■ Work item:
Transcribe exactly, leaving out pictures, the lines from the one that holds "scholarship awarded. I" through the end of the data below, including both end lines and no others.

■ Provided data:
══════════

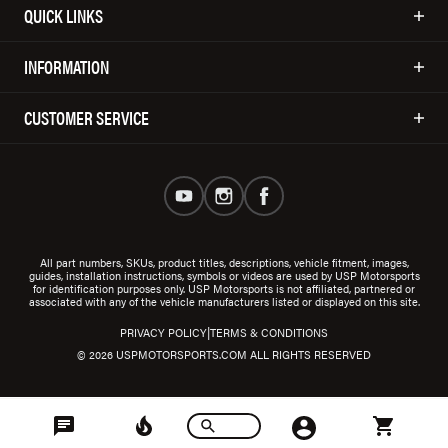
QUICK LINKS
INFORMATION
CUSTOMER SERVICE
All part numbers, SKUs, product titles, descriptions, vehicle fitment, images,
guides, installation instructions, symbols or videos are used by USP Motorsports
for identification purposes only. USP Motorsports is not affiliated, partnered or
associated with any of the vehicle manufacturers listed or displayed on this site.
|
PRIVACY POLICY
TERMS & CONDITIONS
© 2026 USPMOTORSPORTS.COM ALL RIGHTS RESERVED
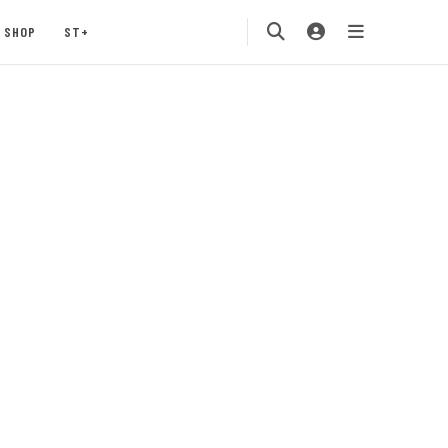
SHOP
ST+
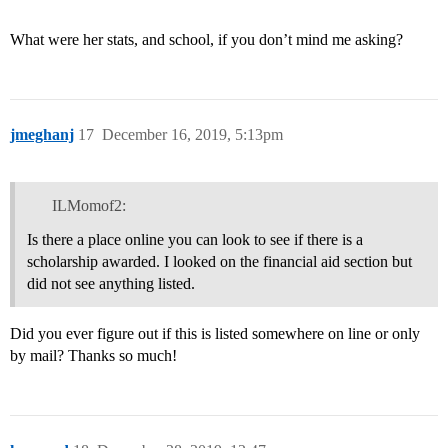
What were her stats, and school, if you don’t mind me asking?
jmeghanj
17
December 16, 2019, 5:13pm
ILMomof2:
Is there a place online you can look to see if there is a
scholarship awarded. I looked on the financial aid section but
did not see anything listed.
Did you ever figure out if this is listed somewhere on line or only
by mail? Thanks so much!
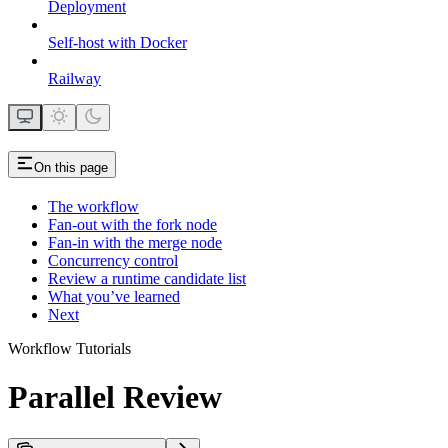
Deployment
Self-host with Docker
Railway
On this page
The workflow
Fan-out with the fork node
Fan-in with the merge node
Concurrency control
Review a runtime candidate list
What you’ve learned
Next
Workflow Tutorials
Parallel Review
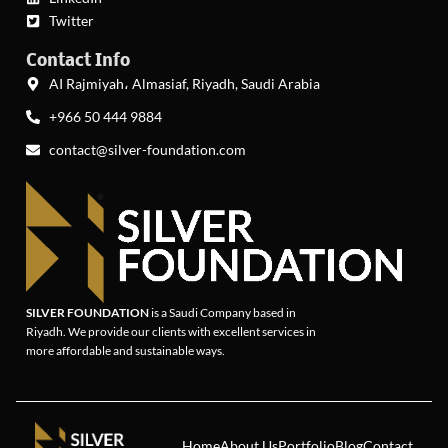
Twitter
Contact Info
AI Rajmiyah، Almasiaf, Riyadh, Saudi Arabia
+966 50 444 9884
contact@silver-foundation.com
SILVER FOUNDATION
is a Saudi Company based in
Riyadh. We provide our clients with excellent services in
more affordable and sustainable ways.
Home
About Us
Portfolio
Blog
Contact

══════════

■ Exercise result:
scholarship awarded. I looked on the financial aid section but
did not see anything listed.
Did you ever figure out if this is listed somewhere on line or only
by mail? Thanks so much!
Deployment
Self-host with Docker
Railway
On this page
The workflow
Fan-out with the fork node
Fan-in with the merge node
Concurrency control
Review a runtime candidate list
What you’ve learned
Next
Workflow Tutorials
Parallel Review
Twitter
Contact Info
AI Rajmiyah، Almasiaf, Riyadh, Saudi Arabia
+966 50 444 9884
contact@silver-foundation.com
SILVER FOUNDATION
is a Saudi Company based in
Riyadh. We provide our clients with excellent services in
more affordable and sustainable ways.
Home
About Us
Portfolio
Blog
Contact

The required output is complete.